• How to complete this task:
Which lines of the entries hold the string "Count"? Copy each one.

• Extracted entries:
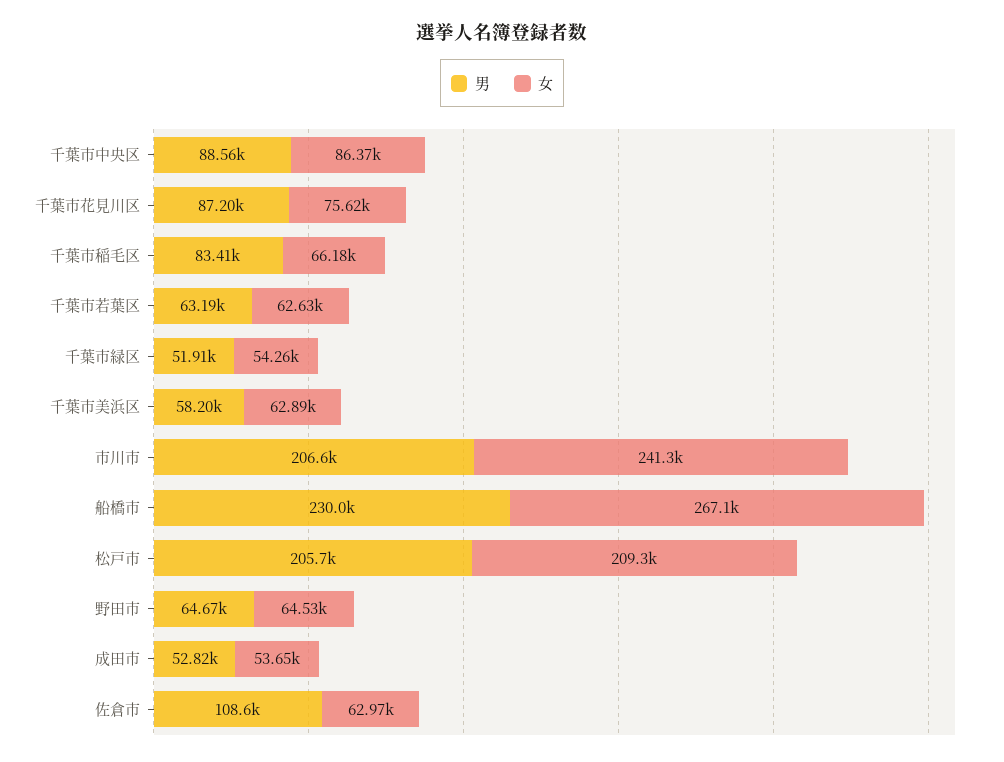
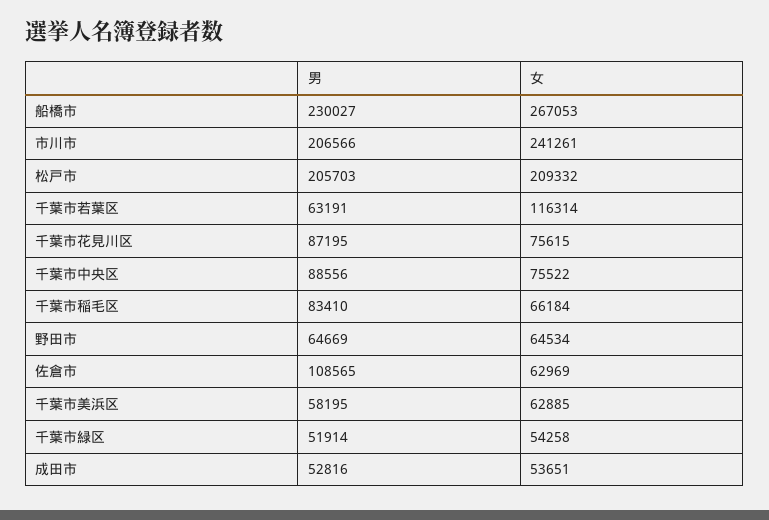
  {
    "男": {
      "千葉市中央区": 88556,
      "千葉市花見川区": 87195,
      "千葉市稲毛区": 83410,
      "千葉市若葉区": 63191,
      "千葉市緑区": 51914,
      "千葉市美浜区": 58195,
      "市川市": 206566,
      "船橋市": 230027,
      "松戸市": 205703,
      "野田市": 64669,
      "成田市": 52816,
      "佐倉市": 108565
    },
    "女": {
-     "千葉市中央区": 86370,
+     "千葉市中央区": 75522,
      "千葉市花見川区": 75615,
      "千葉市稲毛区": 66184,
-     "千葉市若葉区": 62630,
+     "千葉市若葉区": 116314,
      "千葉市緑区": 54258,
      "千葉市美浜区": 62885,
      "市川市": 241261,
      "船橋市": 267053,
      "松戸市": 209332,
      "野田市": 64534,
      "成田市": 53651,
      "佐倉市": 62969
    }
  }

--

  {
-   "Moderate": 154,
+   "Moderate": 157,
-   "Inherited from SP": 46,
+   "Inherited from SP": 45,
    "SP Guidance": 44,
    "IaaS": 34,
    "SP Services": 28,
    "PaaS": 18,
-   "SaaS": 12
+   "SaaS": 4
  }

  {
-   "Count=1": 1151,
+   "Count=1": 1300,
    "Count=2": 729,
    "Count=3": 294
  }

• Expected answer:
-   "Count=1": 1151,
+   "Count=1": 1300,
    "Count=2": 729,
    "Count=3": 294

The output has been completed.